Sira - Wenn der Halbmond spricht
Der Film der Schweizerin Sandra Gysi und des Ägypters Ahmed Abdel Mohsen gefällt, ohne dass er zutiefst berührt, er berührt, ohne dass er zutiefst gefällt. Das ist in keiner Weise als Abwertung gemeint, sondern als nüchterne Feststellung – die es zu hinterfragen gilt. Die Inhalte der Gesänge, die Gespräche der Beteiligten sind, wenn wir ehrlich sind, weit weg von unserer Kultur, und die Fragen, die auftauchen, bleiben meist unbeantwortet. Dies aber gerade beschreibt die Qualität des Werkes. Die beiden Filmemacher versuchen keine billige Anbiederung im Sinne einer oberflächlichen Multikulturalität.
Der sorgfältig und unprätentiös realisierte Film folgt Sayyed el-Dawwy, dem 80-jährigen letzten lebenden Dichter der Sira, des grössten arabischen Epos. Nur er kennt ihr fünf Millionen Verse auswendig, nur er hält die Geschichte vom Volk des Halbmonds am Leben. Über Generationen ausschliesslich mündlich überliefert, wird er diese Verse an seinen Enkel Ramadan weitergeben, vorgetragen mit Rababas, einem ägyptischen Saiteninstrument, und mit Perkussion. Neben religiösen Intros und den Geschichten des Epos flicht er aktuelle oder lokale Ereignisse und zuweilen auch Weltgeschehen ins Ganze ein. Der Vortrag des gesamten Epos dauert mehrere Tage.
Die Sira ist von der UNESCO als immaterielles Weltkulturerbe anerkannt, womit nicht nur ihre kulturelle Bedeutung wertgeschätzt, sondern auch belegt wird, dass das Epos und seine Tradition weit über Ägypten und den arabischen Raum hinaus von Bedeutung ist.
Im Gegensatz zum Koran, dem schriftlich festgehaltenen heiligen Buch des Islam, lässt die Sira Interpretationen und Veränderungen zu.
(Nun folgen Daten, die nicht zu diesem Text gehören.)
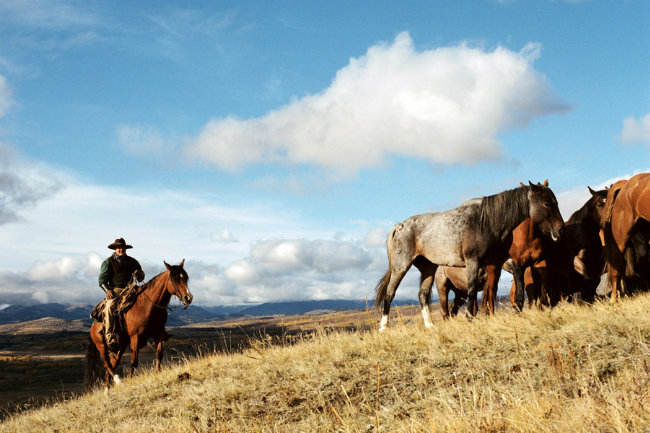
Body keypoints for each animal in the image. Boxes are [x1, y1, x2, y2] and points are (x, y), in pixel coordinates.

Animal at [86, 258, 192, 390]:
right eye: (175, 279)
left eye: (186, 277)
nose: (188, 298)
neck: (149, 305)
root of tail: (93, 325)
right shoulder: (135, 337)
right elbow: (134, 361)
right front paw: (130, 380)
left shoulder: (158, 335)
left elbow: (159, 355)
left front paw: (157, 374)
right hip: (101, 345)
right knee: (107, 363)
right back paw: (117, 380)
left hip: (119, 347)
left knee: (111, 364)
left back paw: (108, 389)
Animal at [374, 181, 560, 330]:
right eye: (546, 203)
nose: (559, 230)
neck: (487, 221)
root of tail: (400, 226)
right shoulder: (473, 262)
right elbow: (472, 290)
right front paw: (470, 317)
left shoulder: (498, 260)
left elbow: (517, 271)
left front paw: (520, 303)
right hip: (401, 266)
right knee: (390, 293)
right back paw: (383, 328)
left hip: (428, 268)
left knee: (422, 294)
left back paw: (430, 326)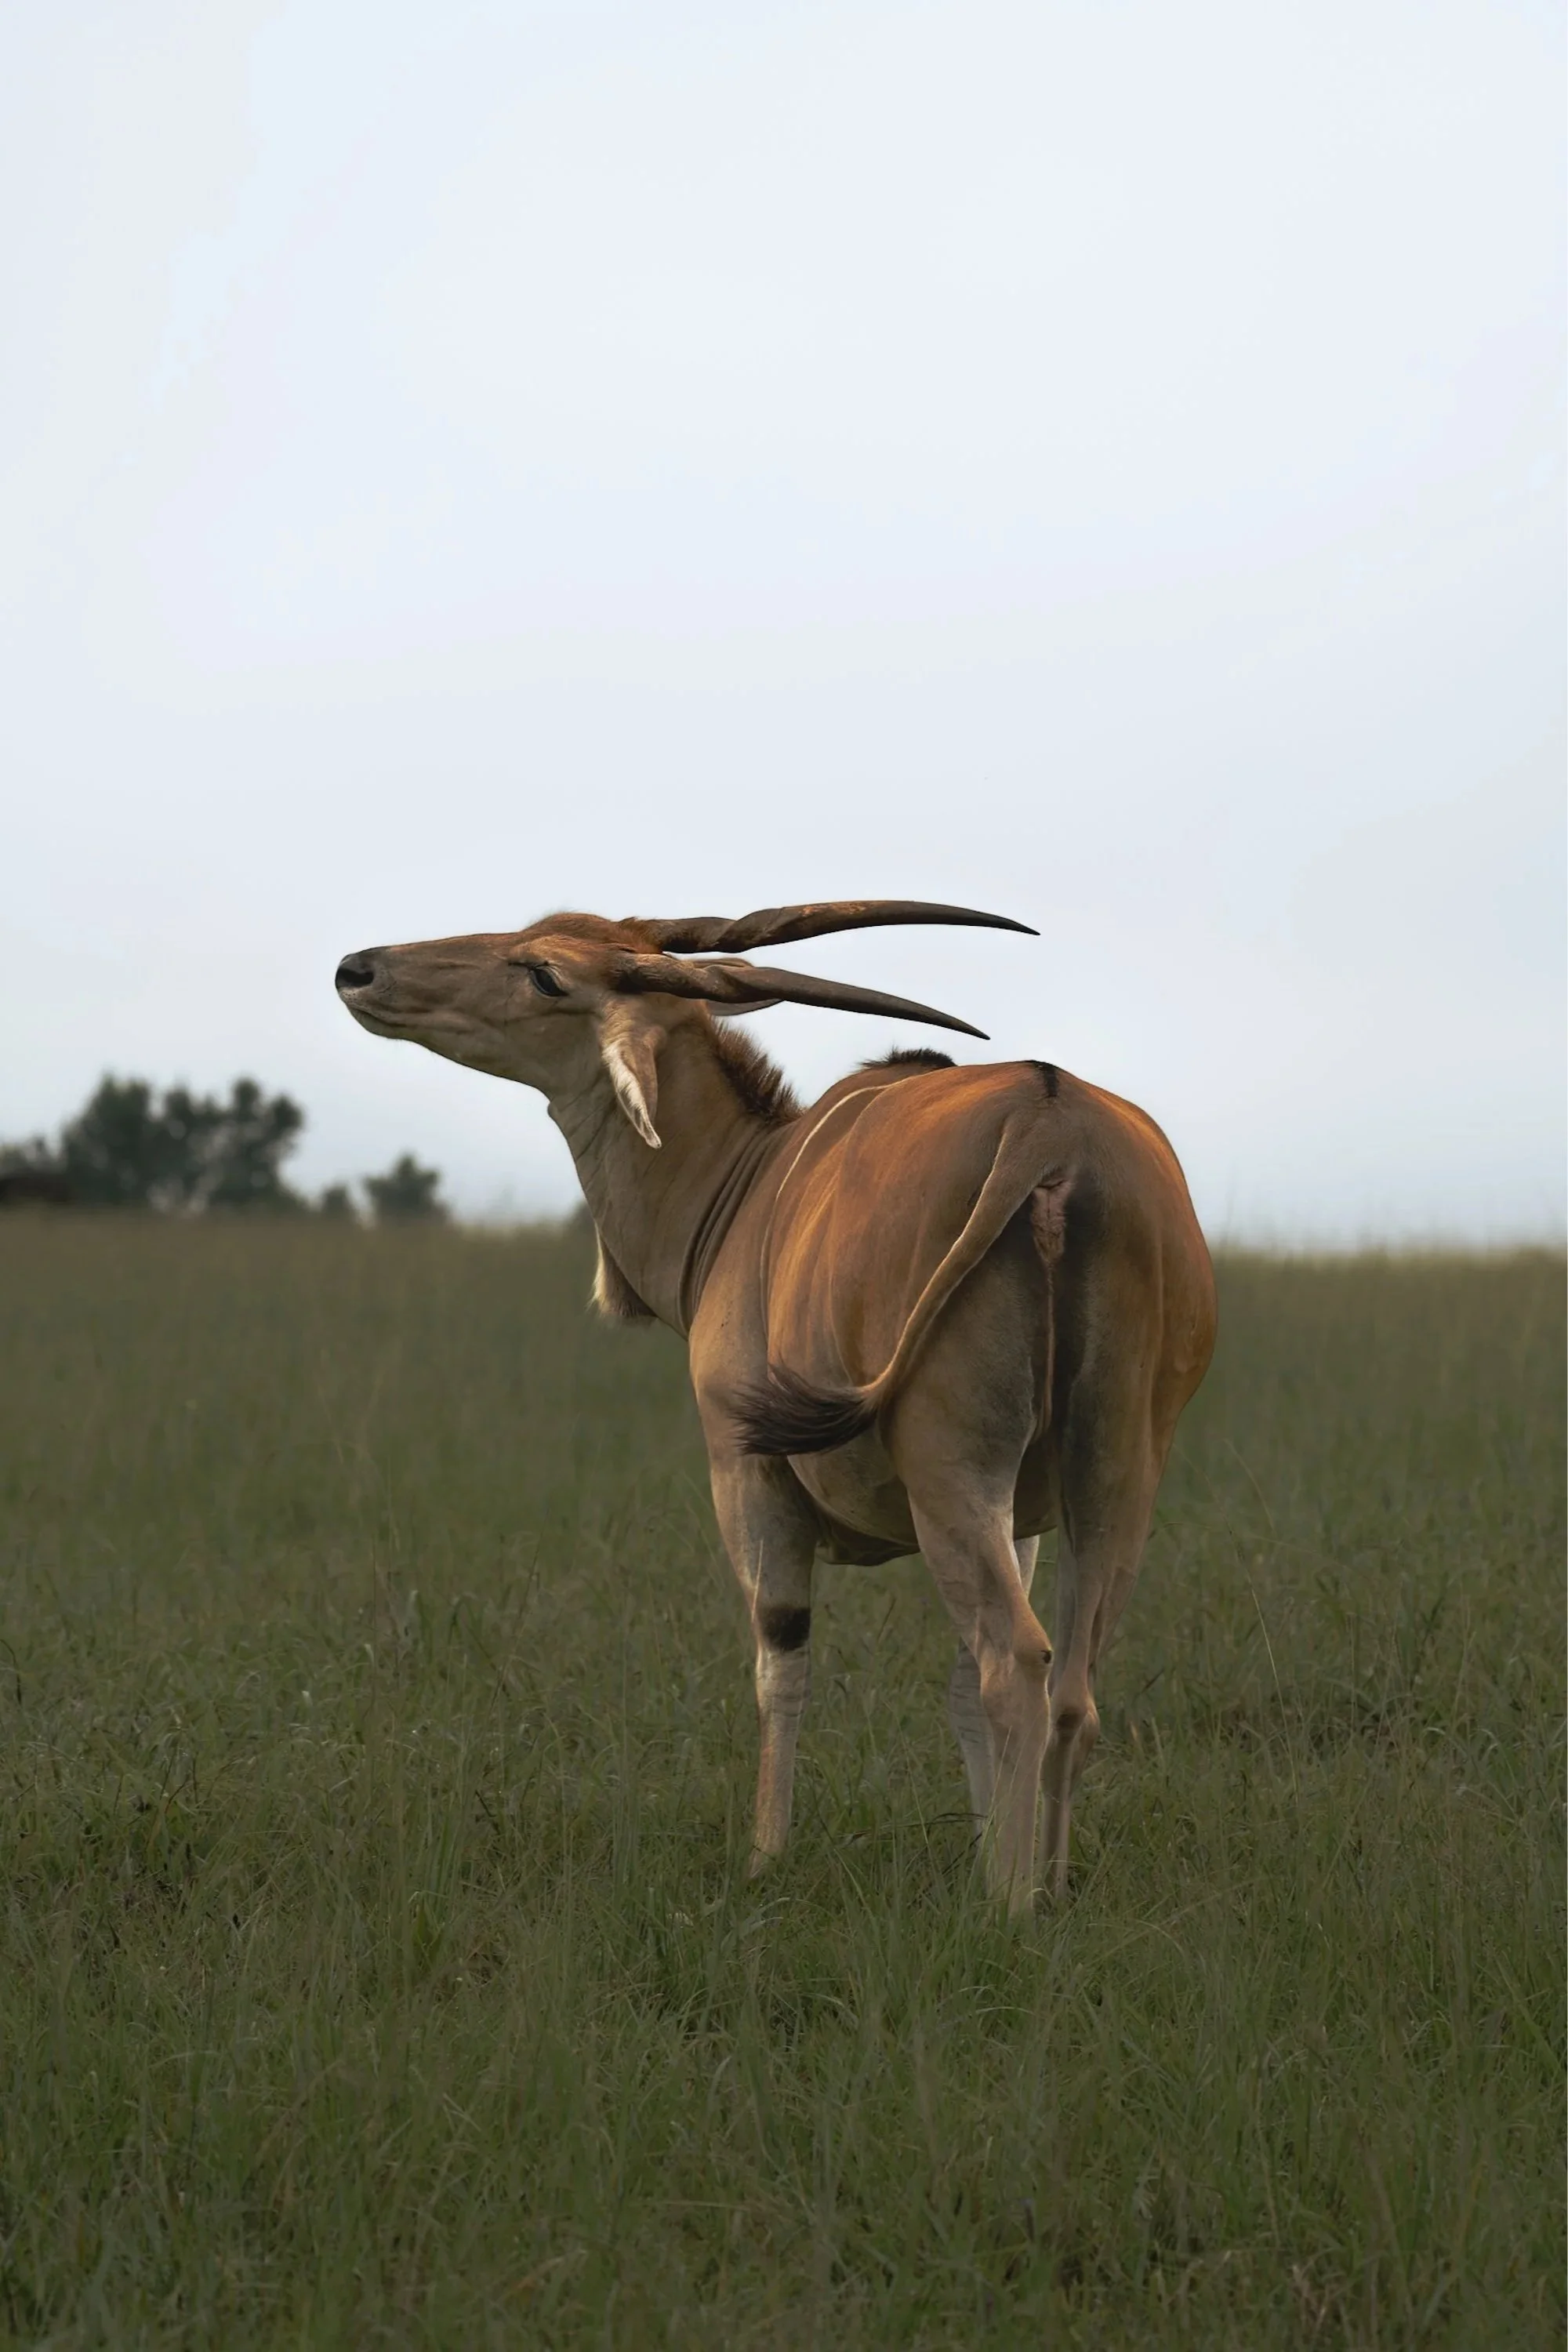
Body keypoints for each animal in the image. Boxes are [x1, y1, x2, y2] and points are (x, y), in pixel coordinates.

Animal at [335, 902, 1215, 1909]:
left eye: (546, 973)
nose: (359, 969)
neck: (745, 1183)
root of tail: (1048, 1121)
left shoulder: (745, 1472)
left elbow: (780, 1663)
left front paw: (765, 1859)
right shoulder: (1025, 1517)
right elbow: (954, 1690)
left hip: (950, 1472)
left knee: (1013, 1663)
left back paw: (1004, 1909)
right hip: (1112, 1478)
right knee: (1070, 1685)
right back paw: (1051, 1890)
Kein Sira-Vortrag gleicht dem anderen, die Geschichten werden immer weiter entwickelt, neue Aspekte ihnen beingefügt, in kürzeren oder längeren Versionen vorgetragen. Im Epos werden historische Heldentaten mit mythologischen Geschichten vermischt. Doch bleibt einem diese visuell wie akustisch bunte Welt auch nach 77 Minuten Film fremd. Dieses Fremd-Sein jedoch erweist sich als wichtige neue Erfahrung, als Erweiterung des Bewusstseins. Fremd ist fremd, da gibt es nichts wegzudiskutieren oder zu «integrieren». Fremdheit erweist sich nicht nur als Negativwort, sondern auch als neue Qualität, die wir wahr zu nehmen haben.
Wahrscheinlich sehen, hören und entdecken wir Einzelheiten, die uns im Umfeld der Ereignisse des «Arabischen Frühlings» als bekannt erscheinen, als Bestätigung oder Verneinung eigener Antworten. Vielleicht wird einem auch bewusst, dass in dem Land Nordafrikas, für welches wir Hoffnungen hatten oder weiter haben, noch viele Fragen unbeantwortet sind: die Auseinandersetzung von Tradition und Moderne, die Vermischung von Religion mit Kultur und Politik, der Mangel an Bildung und gleichzeitig die Sehnsucht danach. Sich dieser grundsätzlichen Fremdheit aussetzen, kann als Gewinn erfahren werden. Kunst kann und soll nicht immer Gleichklang, Harmonie heraufbeschwören. Sie kann und soll – wie ein grosser Stein, der auf einer Strasse liegt und das Durchkommen verunmöglicht – einfach da sein und Widerstand leisten. Und das tut der Film «Sira – Wenn der Halbmond spricht» auf überzeugende Weise.